Mensajes cifrados en la Revolución

Zacatecas,(21-11-2025).- La revuelta popular que conocemos como la Revoución Mexicana tiene pasajes muy peculiares, entre ellos, que el 20 de noviembre de 1910, fecha en la que la Historia ubica el estallido del conflicto militar fue, en realidad, un día de calma casi total en el extenso territorio nacional.

El abogado Francisco Ignacio Madero González (1873 – 1913) hizo colocar carteles y manifiestos llamando a la insurrección armada, dirigidos a un pueblo ciertamente descontento, pero víctima de un índice de analfabetismo de entre 74 y 78%.
El pueblo no se levantó de inmediato, no por indolencia, sino por ignorancia. Conforme la voz se corrÃa, paulatinamente se fueron produciendo pequeños estallidos locales, que finalmente se agruparon en diversos ejércitos, entre ellos, la llamada división del Norte comandada por el general José Doroteo Arango Arámbula, conocido como Francisco “Pancho” Villa.

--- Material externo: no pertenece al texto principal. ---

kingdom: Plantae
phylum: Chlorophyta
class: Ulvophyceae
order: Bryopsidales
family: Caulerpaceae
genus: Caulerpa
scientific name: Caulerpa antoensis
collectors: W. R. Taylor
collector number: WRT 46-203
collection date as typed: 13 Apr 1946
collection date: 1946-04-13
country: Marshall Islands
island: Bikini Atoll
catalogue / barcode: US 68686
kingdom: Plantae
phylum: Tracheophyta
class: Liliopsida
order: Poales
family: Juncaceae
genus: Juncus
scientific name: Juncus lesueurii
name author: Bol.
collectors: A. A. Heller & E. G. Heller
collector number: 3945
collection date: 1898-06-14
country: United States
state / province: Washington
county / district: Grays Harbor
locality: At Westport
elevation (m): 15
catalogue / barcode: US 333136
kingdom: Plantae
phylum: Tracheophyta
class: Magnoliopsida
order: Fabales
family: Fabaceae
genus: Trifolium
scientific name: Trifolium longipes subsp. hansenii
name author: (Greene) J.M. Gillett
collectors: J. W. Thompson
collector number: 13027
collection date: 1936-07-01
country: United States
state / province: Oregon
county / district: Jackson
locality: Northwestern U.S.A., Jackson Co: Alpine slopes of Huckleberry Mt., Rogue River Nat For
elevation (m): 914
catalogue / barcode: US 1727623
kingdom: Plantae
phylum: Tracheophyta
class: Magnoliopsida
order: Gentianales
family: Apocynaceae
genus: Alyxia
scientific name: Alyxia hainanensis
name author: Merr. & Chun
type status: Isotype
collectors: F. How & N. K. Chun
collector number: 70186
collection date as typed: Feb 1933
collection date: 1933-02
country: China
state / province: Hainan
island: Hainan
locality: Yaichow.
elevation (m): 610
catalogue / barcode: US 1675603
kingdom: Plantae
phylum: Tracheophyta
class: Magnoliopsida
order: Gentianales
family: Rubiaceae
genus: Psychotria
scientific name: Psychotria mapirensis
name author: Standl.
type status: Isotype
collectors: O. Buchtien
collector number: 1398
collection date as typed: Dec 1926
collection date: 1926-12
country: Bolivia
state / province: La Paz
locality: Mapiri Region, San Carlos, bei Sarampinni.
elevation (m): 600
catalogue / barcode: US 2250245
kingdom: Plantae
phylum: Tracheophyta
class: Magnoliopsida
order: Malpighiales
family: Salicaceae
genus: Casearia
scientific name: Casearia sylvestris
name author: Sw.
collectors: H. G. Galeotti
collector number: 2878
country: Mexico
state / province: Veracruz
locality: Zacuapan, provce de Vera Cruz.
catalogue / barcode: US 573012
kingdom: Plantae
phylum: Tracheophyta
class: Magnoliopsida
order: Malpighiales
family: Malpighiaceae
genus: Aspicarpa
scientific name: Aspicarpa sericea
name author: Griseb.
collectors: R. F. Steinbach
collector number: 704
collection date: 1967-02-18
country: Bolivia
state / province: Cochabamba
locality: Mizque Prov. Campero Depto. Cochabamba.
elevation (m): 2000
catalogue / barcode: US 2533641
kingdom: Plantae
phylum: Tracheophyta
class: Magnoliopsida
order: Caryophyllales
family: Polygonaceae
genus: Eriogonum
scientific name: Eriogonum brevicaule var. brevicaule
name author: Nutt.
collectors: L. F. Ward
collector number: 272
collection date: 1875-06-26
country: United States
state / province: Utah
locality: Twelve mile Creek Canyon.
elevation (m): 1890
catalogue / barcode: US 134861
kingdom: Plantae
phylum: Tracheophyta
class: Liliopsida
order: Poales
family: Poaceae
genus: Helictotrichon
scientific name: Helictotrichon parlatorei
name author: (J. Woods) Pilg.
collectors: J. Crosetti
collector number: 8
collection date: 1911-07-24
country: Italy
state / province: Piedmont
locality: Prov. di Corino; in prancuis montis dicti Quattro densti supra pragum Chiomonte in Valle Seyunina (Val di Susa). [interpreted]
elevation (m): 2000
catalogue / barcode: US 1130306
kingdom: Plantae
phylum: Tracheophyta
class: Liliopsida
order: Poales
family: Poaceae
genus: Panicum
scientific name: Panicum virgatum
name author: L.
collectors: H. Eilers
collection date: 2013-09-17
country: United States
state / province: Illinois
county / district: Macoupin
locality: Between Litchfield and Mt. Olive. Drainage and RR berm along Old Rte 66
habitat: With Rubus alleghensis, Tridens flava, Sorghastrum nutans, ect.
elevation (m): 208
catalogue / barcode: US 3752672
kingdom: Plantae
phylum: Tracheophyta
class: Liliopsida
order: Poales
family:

Otra división no menos importante fue la del Sur, cuya cabeza más visible fue la del domador de caballos Emiliano Zapata Salazar (1879 – 1919), quien también ostentaba el título de General.
Lo encarnizado de la reyerta obligó a los ejércitos en disputa a comunicarse mediante claves cada vez más sofisticadas y con un mayor contenido de elementos matemáticos. La tecnología de avanzada disponible entonces era el telégrafo, y fue por ese medio que el señor Rafael Chousal
y Rivera Melo (1851 – 1916), secretario particular del presidente José de la Cruz Porfirio Díaz Mori (1830 – 1915), y por instrucciones de éste, estructuró un sistema de encriptación de uso común por el oficialismo.
La comunicación entre el presidente y los gobernadores partidarios del porfiriato tenía lugar mediante el sistema ideado por Chousal, que consiste en la sustitución simple. La letra “G”, por ejemplo tiene asignado cualquiera de los números 18, 28 o 38. La letra “J” se escribe con cualquiera
de 37, 57 o 57, y alguno de 73, 83 o 93 designa la letra “Z”.